Expression of Vitamin D Receptor and Metabolizing Enzymes in Multiple Sclerosis-Affected Brain Tissue

Vitamin D deficiency has been implicated as a risk factor for multiple sclerosis (MS), but how vitamin D metabolism affects MS pathophysiology is not understood. We studied the expression of vitamin D receptor (VDR) and related enzymes, including 1,25(OH)(2)D-24-hydroxylase (24-OHase; CYP24A1) and 25(OH)D-1 alpha-hydroxylase (CYP27B1), in CNS tissues of 39 MS patients and 20 controls and in primary human glial cells in vitro. In control and MS normal-appearing white matter (NAWM), nuclear VDR immunostaining was observed in oligodendrocyte-like cells, human leukocyte antigen (HLA)-positive microglia, and glial fibrillary acidic protein-positive astrocytes. There was a 2-fold increase in VDR transcripts in MS NAWM versus control white matter (p = 0.03). In chronic active MS lesions, HLA-positive microglia/macrophages showed nuclear VDR staining; astrocytes showed nuclear and cytoplasmic VDR staining.
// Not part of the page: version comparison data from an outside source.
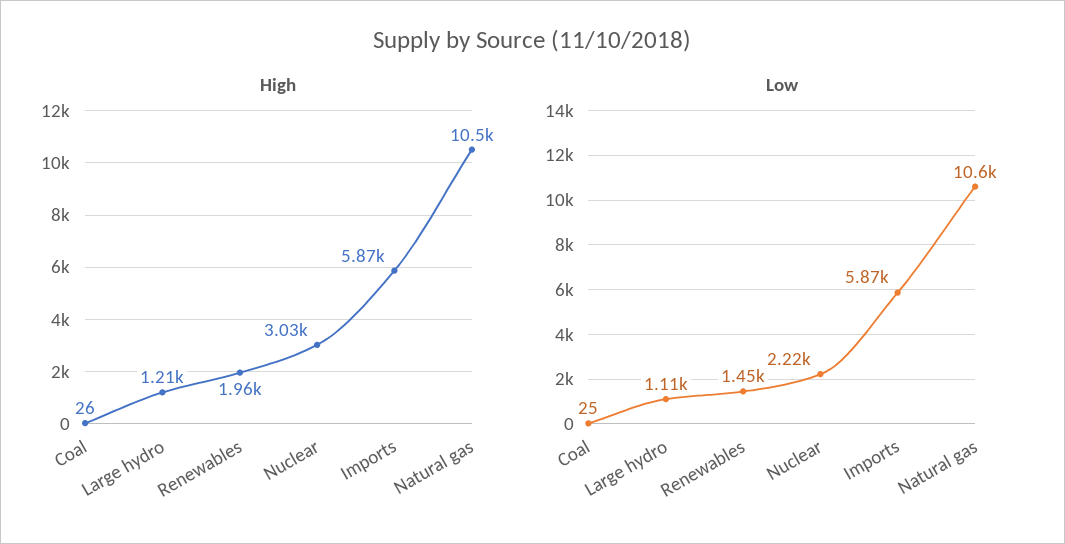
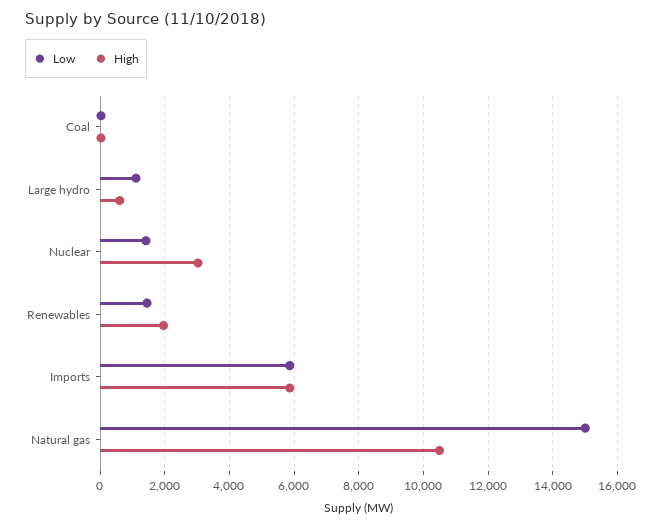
High, Large hydro: 1210 -> 600
Low, Nuclear: 2220 -> 1400
Low, Natural gas: 10600 -> 15000

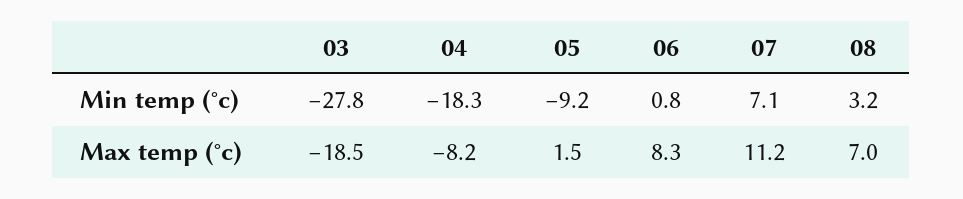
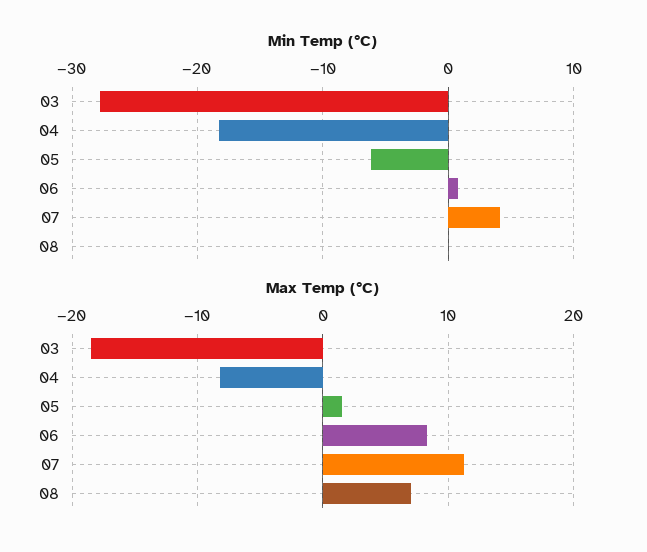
Min temp (°c), 05: -9.2 -> -6
Min temp (°c), 07: 7.1 -> 4
Min temp (°c), 08: 3.2 -> 0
Staining for 24-OHase was restricted to astrocytes. VDR and CYP27B1 mRNA expressions were increased in active MS lesions versus NAWM(p < 0.01, p = 0.04, respectively). In primary human astrocytes in vitro, the active form of vitamin D, 1,25(OH)(2)D-3, induced upregulation of VDR and CYP24A1. Tumor necrosis factor and interferon-gamma upregulated CYP27B1 mRNA in primary human microglia and astrocytes. Increased VDR expression in MS NAWM and inflammatory cytokine-induced amplified expression of VDR and CYP27B1 in chronic active MS lesions suggest increased sensitivity to vitamin D in NAWM and a possible endogenous role for vitamin D metabolism in the suppression of active MS lesions.